# XM Mulling Premium Channel adds.......



## BobMurdoch (Apr 24, 2002)

http://65.54.170.250/cgi-bin/linkrd...p://www.surveymonkey.com/s.asp?A=31338234E363

I don't know if this link will work, but XM just surveyed me about how I felt about a bunch of potential changes INCLUDING ......

Would I pay $1.99 extra for each of the following...... Opie and Anthony, Howard Stern, Rush Limbaugh, Major League Baseball, NFL, NBA, NHL, and a host of others.......

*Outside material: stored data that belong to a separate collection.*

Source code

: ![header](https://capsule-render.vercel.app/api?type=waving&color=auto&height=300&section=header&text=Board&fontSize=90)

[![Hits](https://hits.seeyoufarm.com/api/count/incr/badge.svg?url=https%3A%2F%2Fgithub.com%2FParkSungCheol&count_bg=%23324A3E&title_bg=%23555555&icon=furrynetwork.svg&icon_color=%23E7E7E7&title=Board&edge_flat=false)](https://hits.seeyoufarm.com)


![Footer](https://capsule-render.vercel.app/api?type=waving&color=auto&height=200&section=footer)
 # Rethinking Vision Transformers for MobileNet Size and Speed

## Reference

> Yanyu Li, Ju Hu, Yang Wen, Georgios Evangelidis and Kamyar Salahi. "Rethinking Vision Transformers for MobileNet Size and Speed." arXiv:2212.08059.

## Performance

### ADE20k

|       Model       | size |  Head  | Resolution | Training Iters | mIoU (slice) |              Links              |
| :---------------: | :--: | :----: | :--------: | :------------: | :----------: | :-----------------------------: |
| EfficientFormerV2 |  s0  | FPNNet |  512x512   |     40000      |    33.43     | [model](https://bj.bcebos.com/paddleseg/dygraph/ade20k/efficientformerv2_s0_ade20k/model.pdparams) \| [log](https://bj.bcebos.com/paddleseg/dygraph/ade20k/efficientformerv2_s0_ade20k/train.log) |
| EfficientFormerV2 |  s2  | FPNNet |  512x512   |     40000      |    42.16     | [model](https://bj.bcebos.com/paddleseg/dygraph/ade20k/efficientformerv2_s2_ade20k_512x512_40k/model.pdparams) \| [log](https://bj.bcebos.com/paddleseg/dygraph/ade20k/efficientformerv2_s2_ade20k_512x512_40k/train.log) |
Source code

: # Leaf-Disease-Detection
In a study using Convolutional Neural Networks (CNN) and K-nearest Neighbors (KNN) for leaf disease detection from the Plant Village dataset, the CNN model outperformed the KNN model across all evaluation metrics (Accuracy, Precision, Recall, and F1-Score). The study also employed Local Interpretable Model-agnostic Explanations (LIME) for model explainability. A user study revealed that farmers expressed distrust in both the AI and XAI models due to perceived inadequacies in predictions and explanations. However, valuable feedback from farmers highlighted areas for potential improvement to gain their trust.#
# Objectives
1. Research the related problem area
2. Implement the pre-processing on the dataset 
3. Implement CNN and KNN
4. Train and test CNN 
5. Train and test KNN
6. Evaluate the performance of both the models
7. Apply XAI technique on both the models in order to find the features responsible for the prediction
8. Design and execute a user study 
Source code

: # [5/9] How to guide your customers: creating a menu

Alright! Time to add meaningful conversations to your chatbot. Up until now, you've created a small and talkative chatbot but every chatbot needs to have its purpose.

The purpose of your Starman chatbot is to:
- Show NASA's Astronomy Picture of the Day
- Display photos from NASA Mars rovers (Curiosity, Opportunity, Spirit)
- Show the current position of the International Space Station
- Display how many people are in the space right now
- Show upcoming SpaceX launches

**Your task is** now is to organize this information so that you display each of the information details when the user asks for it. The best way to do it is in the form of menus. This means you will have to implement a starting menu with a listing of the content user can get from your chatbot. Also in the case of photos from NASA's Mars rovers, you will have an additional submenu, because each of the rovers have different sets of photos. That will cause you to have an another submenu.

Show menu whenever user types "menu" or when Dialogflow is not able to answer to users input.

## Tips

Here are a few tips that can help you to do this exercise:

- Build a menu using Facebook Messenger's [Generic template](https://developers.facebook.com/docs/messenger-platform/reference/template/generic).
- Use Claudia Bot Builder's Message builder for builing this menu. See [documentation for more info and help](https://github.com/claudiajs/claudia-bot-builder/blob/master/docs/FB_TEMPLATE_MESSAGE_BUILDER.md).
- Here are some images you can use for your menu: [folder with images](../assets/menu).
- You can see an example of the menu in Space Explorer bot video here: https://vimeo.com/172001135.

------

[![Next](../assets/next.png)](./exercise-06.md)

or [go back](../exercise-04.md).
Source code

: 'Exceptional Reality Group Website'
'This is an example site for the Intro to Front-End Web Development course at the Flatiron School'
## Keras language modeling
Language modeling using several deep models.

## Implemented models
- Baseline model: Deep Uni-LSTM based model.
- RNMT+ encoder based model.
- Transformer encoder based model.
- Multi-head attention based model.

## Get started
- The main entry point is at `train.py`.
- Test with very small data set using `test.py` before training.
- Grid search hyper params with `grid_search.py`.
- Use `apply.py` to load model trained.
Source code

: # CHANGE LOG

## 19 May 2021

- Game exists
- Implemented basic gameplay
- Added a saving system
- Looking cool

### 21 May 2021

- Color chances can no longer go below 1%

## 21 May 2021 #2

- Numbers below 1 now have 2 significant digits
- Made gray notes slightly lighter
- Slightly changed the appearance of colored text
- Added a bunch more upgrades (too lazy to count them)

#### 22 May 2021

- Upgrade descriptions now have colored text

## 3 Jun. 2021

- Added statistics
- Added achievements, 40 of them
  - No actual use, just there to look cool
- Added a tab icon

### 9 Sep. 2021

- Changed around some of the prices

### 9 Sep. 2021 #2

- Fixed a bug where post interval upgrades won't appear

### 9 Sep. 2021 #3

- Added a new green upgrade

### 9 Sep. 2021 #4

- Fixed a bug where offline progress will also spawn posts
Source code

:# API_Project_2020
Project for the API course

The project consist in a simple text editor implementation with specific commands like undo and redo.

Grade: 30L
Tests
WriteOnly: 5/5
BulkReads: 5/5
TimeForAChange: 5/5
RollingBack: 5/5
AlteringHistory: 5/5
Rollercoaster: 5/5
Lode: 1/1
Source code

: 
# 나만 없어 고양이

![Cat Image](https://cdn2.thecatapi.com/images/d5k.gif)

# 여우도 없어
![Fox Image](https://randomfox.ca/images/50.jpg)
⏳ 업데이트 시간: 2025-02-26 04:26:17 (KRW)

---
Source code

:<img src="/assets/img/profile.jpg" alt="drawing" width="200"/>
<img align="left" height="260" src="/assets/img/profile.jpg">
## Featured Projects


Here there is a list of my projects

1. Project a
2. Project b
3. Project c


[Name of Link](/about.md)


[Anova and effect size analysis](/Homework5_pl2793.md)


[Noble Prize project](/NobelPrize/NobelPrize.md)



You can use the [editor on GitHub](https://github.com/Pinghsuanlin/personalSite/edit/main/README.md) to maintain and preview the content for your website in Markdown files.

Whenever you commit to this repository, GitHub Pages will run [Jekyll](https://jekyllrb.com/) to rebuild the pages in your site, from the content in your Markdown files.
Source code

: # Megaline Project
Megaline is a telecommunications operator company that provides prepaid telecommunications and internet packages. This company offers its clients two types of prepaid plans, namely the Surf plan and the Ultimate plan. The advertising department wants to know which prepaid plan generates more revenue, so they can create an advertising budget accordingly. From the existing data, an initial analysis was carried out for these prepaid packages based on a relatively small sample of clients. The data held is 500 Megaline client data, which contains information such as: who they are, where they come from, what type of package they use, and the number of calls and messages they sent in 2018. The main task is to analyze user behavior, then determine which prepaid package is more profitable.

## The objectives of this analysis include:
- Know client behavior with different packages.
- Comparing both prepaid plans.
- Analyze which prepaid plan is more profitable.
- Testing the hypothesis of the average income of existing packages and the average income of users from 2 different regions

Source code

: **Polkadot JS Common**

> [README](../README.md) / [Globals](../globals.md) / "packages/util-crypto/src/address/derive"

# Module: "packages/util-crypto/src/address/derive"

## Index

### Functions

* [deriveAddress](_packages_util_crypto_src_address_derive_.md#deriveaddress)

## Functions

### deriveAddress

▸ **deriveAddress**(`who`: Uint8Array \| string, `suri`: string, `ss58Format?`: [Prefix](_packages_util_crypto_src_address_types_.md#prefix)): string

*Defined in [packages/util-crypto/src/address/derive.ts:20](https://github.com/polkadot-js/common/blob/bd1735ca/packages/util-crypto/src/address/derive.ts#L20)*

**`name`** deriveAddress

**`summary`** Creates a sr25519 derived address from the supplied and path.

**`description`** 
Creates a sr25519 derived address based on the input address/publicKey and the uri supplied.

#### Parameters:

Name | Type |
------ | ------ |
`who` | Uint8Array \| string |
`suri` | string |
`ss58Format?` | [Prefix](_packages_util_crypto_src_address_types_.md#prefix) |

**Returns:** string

Wow..... get me the NFL, MLB, and Opie & Anthony and I'm a happy camper.

Please o please......


----------



## FTA Michael (Jul 21, 2002)

Link wouldn't work for me.

I'd pay for a premium MLB channel, if done halfway decently, the minute it was available.


----------



## Richard King (Mar 25, 2002)

Sirius already has a contract with the NFL and (I believe) will include it with a normal subscription. They also have NBA and NHL.


----------



## Steve Mehs (Mar 21, 2002)

I wouldn’t pay extra for them, I already pay $2.99 for Playboy, but I would like to see Extreme XM, back on two legs. If XM could get Opie & Anthony, Stern and eventually Don and Mike, that would rock! Then XM should change the name of channel 152, from Extreme XM, to FU FCC.  Sports on the radio don't interest me, I'd rather have extreme talk.


----------